- Born: November 11, 1959 (age 66) Sandy Hook, Kentucky, U.S.
- Genres: Contemporary Christian; country; pop rock; thrash metal;
- Occupation: Bassist
- Years active: 1982–present

= Jimmie Lee Sloas =

American bass player, producer and songwriter (born 1959)

Jimmie Lee Sloas is an American session musician, producer, and songwriter, who plays bass.

==History==
Jimmie Lee Sloas, born in Ashland, Kentucky, grew up in Fairborn, Ohio and Isonville, Kentucky. His father, Dave, was a member of the popular bluegrass group, The Sloas Brothers. His older brother, David, served as Tammy Wynette's lead guitarist from the early 1980s until her death.

In 1982, Sloas co-founded, with singer-songwriter Robert White Johnson, the album-oriented rock band RPM. The band released two albums between 1982 and 1984, with the albums produced by Brent Maher and Gary Langan, respectively.

From 1986 to 1990, Sloas was a member of the contemporary Christian vocal band The Imperials (as lead singer and sometimes bass player).

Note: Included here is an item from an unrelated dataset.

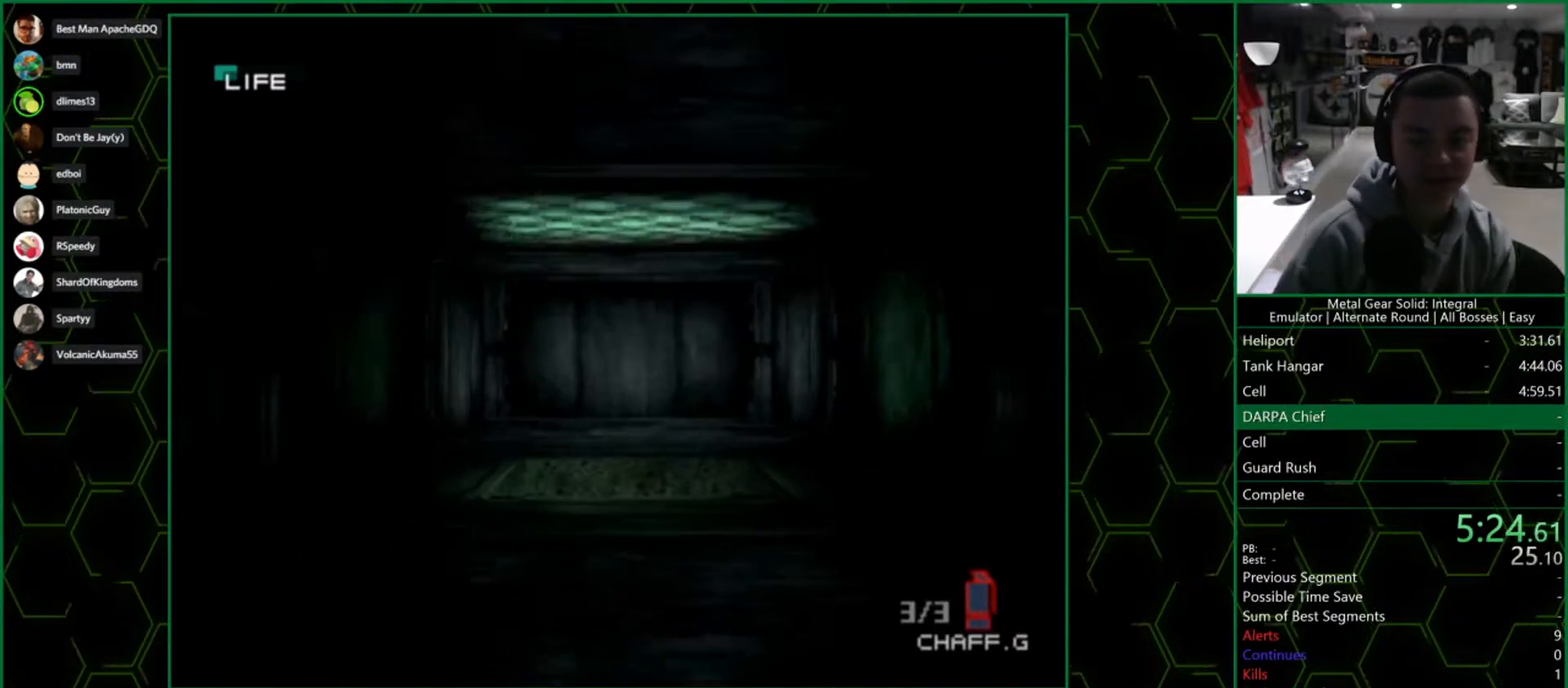
{"buttons": [], "left_stick": "up", "right_stick": "center", "events": [[50, "CIRCLE", "up"], [133, "CIRCLE", "down"], [250, "CIRCLE", "up"], [350, "CIRCLE", "down"], [400, "CIRCLE", "up"], [467, "CIRCLE", "down"], [500, "CIRCLE", "up"]]}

He holds several session musician and production credits, primarily in country & contemporary Christian music with artists such as Garth Brooks, Carrie Underwood, Keith Urban, Carman, LeAnn Rimes, Kellie Pickler, Reba McEntire, PFR, Bob Seger, Switchfoot, and Jessica Simpson. In 1996, he co-founded the group Dogs of Peace with former Whiteheart guitarist Gordon Kennedy. Sloas also recorded with the thrash metal band Megadeth on their album The System Has Failed. He was nominated for Top Bass Player of the Year in the 2006, 2008, and 2009 Academy of Country Music awards.

Sloas is co-producer, with Bob Ezrin, of the artist Christian Kane for Bigger Picture Group, at Anarchy Studios in Nashville.